Notes and guidance: large data set

Our new AS and A-level Maths specifications require students to study a large data set during their course of study. The data set is chosen by each exam board, based on Ofqual guidance.

The exams will include questions or tasks that relate to the prescribed large data set, giving a material advantage to students who have studied it.

The large data set is too large to be taken into an exam. Instead, we recommend using the large data set as a classroom tool to support teaching the statistics content of the specification and to familiarise students with working with and manipulating data. Basic knowledge of spreadsheet packages such as Microsoft Excel or Geogebra is required.

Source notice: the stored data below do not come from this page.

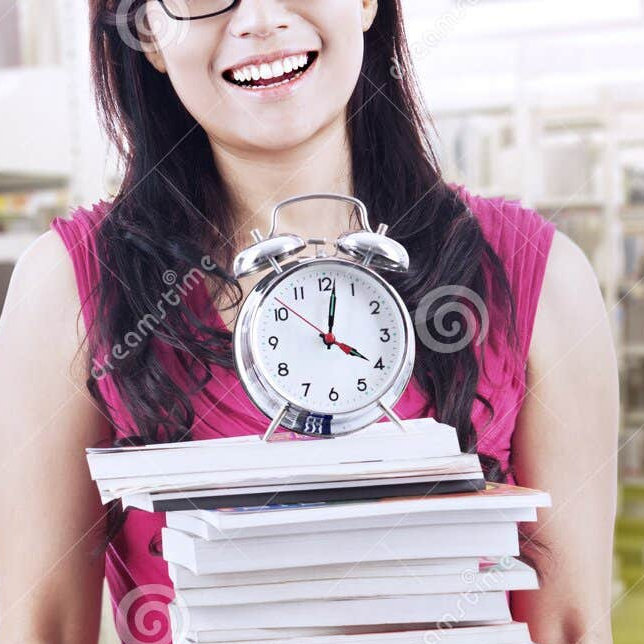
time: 4:01
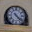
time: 4:22
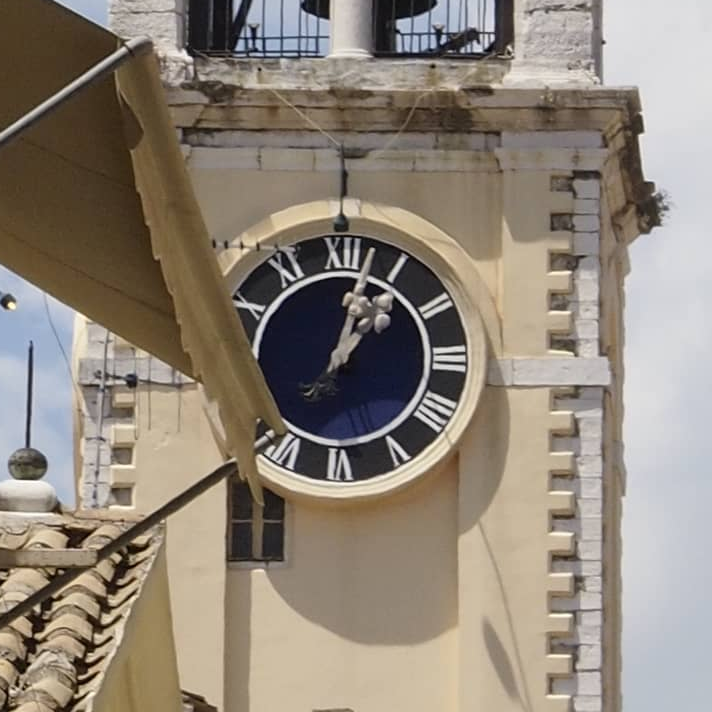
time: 1:02
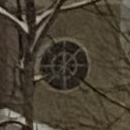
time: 12:07
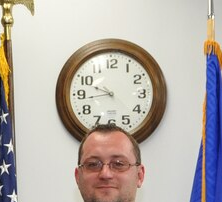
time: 9:43
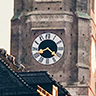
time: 8:21
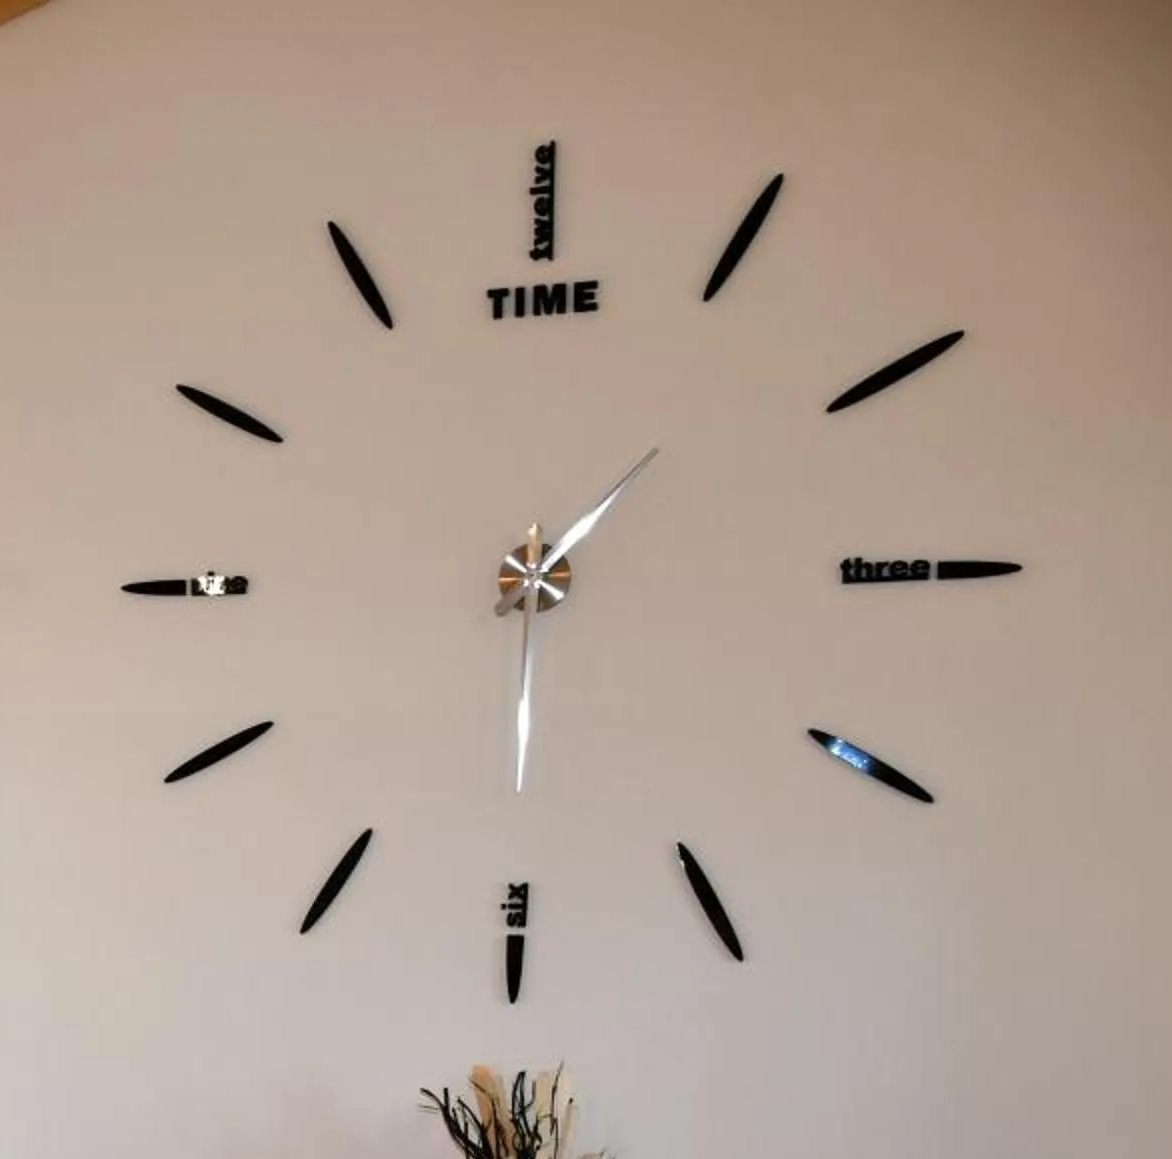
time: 1:30
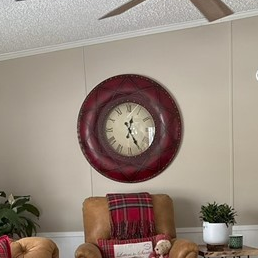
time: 12:24
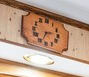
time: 2:33
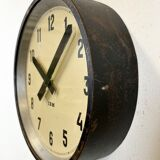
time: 10:07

Techniques for studying the large data set

Study of the large data set could include the following techniques:

  • sampling
  • histograms
  • scatter graphs and correlation (not causation)
  • measures of central tendency and spread (standard deviation)
  • data cleansing
  • select and critique different presentation techniques
  • probability: exclusive and independent events
  • brief interpretation of the data in order to answer short questions
  • deep interpretation of the data using given graphs and summaries
  • selecting from given graphs and summary data
  • modelling with trend lines for bivariate data
  • modelling with distributions and hypothesis testing
  • describing a situation where data needed to be collected and how it might be done
  • using and interpreting correlation coefficients (A-level only).

Students should be prepared for exam questions that require knowledge of any of the above in an exam.

Material advantage questions

Examples of questions that give a material advantage to students who have studied the large data set can be found in the sample assessment materials for AS (Paper 2, questions 14 and 16(b)) and A-level (Paper 3, questions 10(a) and 10(c)).

In answering these questions, students would have gained a material advantage through:

  • understanding the categories and sub-categories that the large data set uses
  • understanding how values in the large data set are rounded
  • knowledge of trends in the data
  • knowledge of outliers and other anomalies in the data.